DATA SHOWN:
────────────────

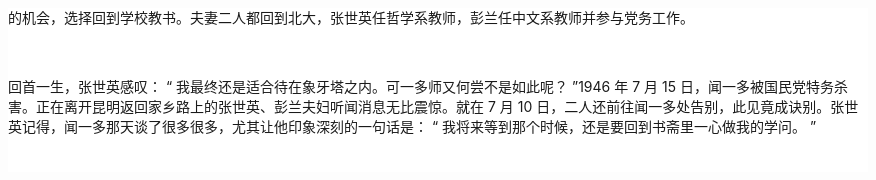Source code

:   <span class="s1">
   的机会，选择回到学校教书。夫妻二人都回到北大，张世英任哲学系教师，彭兰任中文系教师并参与党务工作。
  </span>
 </p>
 <p class="p1">
  <span class="s1">
  </span>
  <br/>
 </p>
 <p class="p2">
  <span class="s1">
   回首一生，张世英感叹：
  </span>
  <span class="s2">
   “
  </span>
  <span class="s1">
   我最终还是适合待在象牙塔之内。可一多师又何尝不是如此呢？
  </span>
  <span class="s2">
   ”1946
  </span>
  <span class="s1">
   年
  </span>
  <span class="s2">
   7
  </span>
  <span class="s1">
   月
  </span>
  <span class="s2">
   15
  </span>
  <span class="s1">
   日，闻一多被国民党特务杀害。正在离开昆明返回家乡路上的张世英、彭兰夫妇听闻消息无比震惊。就在
  </span>
  <span class="s2">
   7
  </span>
  <span class="s1">
   月
  </span>
  <span class="s2">
   10
  </span>
  <span class="s1">
   日，二人还前往闻一多处告别，此见竟成诀别。张世英记得，闻一多那天谈了很多很多，尤其让他印象深刻的一句话是：
  </span>
  <span class="s2">
   “
  </span>
  <span class="s1">
   我将来等到那个时候，还是要回到书斋里一心做我的学问。
  </span>
  <span class="s2">
   ”
  </span>
 </p>
 <p class="p1">
  <span class="s1">
  </span>
  <br/>
 </p>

────────────────

PROBLEM DESCRIPTION: Each record should appear again exactly as it stands, with no picture included.

SOLUTION TO THIS TASK:
Source code

:   <span class="s1">
   的机会，选择回到学校教书。夫妻二人都回到北大，张世英任哲学系教师，彭兰任中文系教师并参与党务工作。
  </span>
 </p>
 <p class="p1">
  <span class="s1">
  </span>
  <br/>
 </p>
 <p class="p2">
  <span class="s1">
   回首一生，张世英感叹：
  </span>
  <span class="s2">
   “
  </span>
  <span class="s1">
   我最终还是适合待在象牙塔之内。可一多师又何尝不是如此呢？
  </span>
  <span class="s2">
   ”1946
  </span>
  <span class="s1">
   年
  </span>
  <span class="s2">
   7
  </span>
  <span class="s1">
   月
  </span>
  <span class="s2">
   15
  </span>
  <span class="s1">
   日，闻一多被国民党特务杀害。正在离开昆明返回家乡路上的张世英、彭兰夫妇听闻消息无比震惊。就在
  </span>
  <span class="s2">
   7
  </span>
  <span class="s1">
   月
  </span>
  <span class="s2">
   10
  </span>
  <span class="s1">
   日，二人还前往闻一多处告别，此见竟成诀别。张世英记得，闻一多那天谈了很多很多，尤其让他印象深刻的一句话是：
  </span>
  <span class="s2">
   “
  </span>
  <span class="s1">
   我将来等到那个时候，还是要回到书斋里一心做我的学问。
  </span>
  <span class="s2">
   ”
  </span>
 </p>
 <p class="p1">
  <span class="s1">
  </span>
  <br/>
 </p>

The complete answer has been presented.